Sunday, March 29, 2026

The Joy of Six 1496

Julia Lurie collates accounts of conditions inside ICE's only family detention centre: "My younger son does not eat the food here; he is hungry all the time. He will only accept breast milk and it is not enough for him. He is growing. He is 2 and a half, and he needs to eat. I often worry that I will stop being able to produce breast milk for him. I hardly sleep and I am anxious all the time; I don’t know what we would do. My toddler is losing weight very quickly."

Hannah Aldridge explains why having a decent salary isn't always enough to get a mortgage, and what we can do about it: "Almost half of potential buyers have enough income to qualify, but they simply don’t have enough saved. Only 15 per cent have enough piled up in the bank to lay down even a 5 per cent deposit."

Now that the Lowry Academy has been publicly named, Katie Dancey-Downs has written a follow-up to last week's book banning story for Index on Censorship.

Gareth Dennis reminds us of the powerful case for railway electrification.

"What just about works on the page doesn’t, I think, work in the film, despite Jessie Buckley’s fine – and award-winning – embodiment of Agnes.

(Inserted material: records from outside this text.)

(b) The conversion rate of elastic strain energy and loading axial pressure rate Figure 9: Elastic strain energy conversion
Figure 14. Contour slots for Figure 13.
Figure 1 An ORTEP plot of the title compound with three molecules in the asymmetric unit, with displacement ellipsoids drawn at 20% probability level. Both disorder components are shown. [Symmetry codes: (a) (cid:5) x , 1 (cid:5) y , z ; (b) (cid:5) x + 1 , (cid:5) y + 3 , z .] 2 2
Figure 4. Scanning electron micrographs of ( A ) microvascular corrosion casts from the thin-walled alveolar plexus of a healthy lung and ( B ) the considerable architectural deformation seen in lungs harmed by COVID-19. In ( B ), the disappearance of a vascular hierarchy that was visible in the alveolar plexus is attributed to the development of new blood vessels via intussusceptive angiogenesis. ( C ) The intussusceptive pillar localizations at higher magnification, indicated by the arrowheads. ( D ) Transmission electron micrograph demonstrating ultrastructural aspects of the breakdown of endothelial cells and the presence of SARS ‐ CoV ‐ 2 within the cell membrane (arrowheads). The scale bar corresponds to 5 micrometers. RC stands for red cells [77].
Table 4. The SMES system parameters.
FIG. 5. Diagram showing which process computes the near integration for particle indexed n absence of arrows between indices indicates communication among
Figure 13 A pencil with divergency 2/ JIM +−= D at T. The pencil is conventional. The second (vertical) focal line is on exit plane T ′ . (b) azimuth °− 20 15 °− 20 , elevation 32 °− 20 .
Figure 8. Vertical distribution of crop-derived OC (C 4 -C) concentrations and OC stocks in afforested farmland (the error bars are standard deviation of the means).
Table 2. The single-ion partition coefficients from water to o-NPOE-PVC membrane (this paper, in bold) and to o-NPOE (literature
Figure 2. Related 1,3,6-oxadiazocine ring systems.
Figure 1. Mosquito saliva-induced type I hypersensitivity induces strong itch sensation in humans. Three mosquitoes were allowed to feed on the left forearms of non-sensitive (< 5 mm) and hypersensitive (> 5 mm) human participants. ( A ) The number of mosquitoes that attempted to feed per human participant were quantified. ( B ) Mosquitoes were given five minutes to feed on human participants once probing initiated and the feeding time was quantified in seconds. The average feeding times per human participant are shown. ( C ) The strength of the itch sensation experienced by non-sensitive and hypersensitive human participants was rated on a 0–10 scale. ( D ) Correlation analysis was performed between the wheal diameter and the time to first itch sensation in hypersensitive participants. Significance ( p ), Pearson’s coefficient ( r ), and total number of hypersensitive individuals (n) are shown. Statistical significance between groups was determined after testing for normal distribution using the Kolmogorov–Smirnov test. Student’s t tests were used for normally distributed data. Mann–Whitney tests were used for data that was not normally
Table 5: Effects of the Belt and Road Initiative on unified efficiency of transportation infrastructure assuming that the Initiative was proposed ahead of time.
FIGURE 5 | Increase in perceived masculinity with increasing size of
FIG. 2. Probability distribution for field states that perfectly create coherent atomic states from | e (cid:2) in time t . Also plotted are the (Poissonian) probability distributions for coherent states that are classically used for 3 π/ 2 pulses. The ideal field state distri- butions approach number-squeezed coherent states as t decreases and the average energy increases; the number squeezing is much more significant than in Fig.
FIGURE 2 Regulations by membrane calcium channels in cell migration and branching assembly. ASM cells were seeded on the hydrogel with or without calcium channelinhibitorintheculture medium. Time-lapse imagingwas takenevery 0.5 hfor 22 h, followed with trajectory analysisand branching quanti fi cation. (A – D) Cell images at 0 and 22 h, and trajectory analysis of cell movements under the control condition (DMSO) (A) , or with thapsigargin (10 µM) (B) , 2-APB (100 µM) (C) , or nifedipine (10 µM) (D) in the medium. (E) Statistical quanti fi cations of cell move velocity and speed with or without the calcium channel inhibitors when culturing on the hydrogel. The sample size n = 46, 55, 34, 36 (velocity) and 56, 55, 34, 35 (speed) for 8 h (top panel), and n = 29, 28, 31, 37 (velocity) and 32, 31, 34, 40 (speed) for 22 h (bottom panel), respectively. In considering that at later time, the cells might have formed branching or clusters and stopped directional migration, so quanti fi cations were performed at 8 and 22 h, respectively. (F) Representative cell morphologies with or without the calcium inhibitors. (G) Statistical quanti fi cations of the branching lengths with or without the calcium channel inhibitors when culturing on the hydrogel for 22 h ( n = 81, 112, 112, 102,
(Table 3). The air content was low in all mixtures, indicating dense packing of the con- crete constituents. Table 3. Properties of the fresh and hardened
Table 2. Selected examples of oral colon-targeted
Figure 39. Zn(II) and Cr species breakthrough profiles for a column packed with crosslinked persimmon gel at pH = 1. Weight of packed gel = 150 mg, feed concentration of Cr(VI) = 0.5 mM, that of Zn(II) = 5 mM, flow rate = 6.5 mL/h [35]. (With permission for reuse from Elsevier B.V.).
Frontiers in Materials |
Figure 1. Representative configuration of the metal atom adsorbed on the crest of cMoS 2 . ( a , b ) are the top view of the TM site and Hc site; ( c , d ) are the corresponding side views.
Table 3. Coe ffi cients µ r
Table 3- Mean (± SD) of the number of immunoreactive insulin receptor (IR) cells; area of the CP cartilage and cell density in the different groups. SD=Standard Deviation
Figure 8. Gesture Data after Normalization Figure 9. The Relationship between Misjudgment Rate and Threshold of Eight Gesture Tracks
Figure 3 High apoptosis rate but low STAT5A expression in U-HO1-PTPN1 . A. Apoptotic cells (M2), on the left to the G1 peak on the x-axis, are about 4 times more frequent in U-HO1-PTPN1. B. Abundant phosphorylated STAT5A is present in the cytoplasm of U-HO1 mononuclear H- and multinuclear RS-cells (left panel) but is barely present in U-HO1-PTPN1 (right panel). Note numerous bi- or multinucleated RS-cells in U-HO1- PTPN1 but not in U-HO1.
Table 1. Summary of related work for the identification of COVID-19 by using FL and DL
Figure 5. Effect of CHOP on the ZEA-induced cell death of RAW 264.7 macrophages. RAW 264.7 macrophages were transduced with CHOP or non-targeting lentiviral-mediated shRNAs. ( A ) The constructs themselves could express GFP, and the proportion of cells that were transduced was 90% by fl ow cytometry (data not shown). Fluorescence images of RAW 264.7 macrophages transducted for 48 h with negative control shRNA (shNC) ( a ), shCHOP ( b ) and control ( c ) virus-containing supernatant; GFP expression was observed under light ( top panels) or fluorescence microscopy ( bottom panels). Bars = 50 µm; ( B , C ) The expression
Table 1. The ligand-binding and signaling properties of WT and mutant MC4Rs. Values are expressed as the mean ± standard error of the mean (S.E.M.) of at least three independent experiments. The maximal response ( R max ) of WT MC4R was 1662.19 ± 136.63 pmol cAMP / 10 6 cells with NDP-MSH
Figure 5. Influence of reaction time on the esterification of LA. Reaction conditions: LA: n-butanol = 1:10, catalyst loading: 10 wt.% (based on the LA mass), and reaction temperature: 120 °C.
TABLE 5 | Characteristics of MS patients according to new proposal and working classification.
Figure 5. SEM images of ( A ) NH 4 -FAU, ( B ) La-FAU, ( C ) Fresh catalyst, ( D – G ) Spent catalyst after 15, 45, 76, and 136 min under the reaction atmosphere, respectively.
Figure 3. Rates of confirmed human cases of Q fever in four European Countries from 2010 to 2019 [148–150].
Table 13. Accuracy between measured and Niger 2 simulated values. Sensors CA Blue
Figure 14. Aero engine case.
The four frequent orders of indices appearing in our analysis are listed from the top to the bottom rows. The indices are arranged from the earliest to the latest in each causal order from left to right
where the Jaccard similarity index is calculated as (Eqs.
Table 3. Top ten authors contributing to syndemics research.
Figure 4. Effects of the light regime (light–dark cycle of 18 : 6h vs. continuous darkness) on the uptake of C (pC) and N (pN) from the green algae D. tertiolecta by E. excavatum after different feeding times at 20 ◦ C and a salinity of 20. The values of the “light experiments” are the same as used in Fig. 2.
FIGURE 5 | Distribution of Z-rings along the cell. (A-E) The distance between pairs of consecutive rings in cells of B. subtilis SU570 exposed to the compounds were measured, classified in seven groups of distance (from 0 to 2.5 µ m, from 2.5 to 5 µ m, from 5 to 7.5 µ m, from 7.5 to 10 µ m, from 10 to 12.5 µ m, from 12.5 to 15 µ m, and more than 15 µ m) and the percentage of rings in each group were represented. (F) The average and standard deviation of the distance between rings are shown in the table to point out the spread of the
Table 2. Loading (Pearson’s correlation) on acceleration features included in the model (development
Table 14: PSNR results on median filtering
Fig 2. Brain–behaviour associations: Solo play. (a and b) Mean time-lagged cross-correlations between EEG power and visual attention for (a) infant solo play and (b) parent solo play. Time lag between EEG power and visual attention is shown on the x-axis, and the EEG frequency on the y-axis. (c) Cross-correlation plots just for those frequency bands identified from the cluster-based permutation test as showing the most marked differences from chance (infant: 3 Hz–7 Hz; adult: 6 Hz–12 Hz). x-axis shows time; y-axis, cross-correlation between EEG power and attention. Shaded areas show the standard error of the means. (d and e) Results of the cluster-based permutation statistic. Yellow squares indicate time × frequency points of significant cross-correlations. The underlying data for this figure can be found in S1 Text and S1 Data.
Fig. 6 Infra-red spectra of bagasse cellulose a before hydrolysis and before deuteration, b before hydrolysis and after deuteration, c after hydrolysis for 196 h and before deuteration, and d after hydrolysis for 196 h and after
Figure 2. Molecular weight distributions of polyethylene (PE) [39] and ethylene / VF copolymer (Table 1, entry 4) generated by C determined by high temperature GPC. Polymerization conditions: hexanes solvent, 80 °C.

It doesn’t help that for no apparent reason Shakespeare (the miscast Paul Mescal) has to recite the opening of the ‘To be or not to be’ soliloquy on the banks of the Thames – not an incident that can be found in the novel." John Davies rereads and watches Hamnet.

"The American singer Harry Nilsson owned one of the flats on the top floor, and it was in this flat that firstly Mama Cass Elliot of the band the Mamas and Papas died in 1974 of a heart attack. This was followed in 1978 by the death in the same flat of Keith Moon, the drummer with The Who, who died of an overdose of Heminevrin which he was taking to help with the symptoms of alcohol withdrawal." A London Inheritance takes us to Curzon Square, Curzon Place and Seamore Place.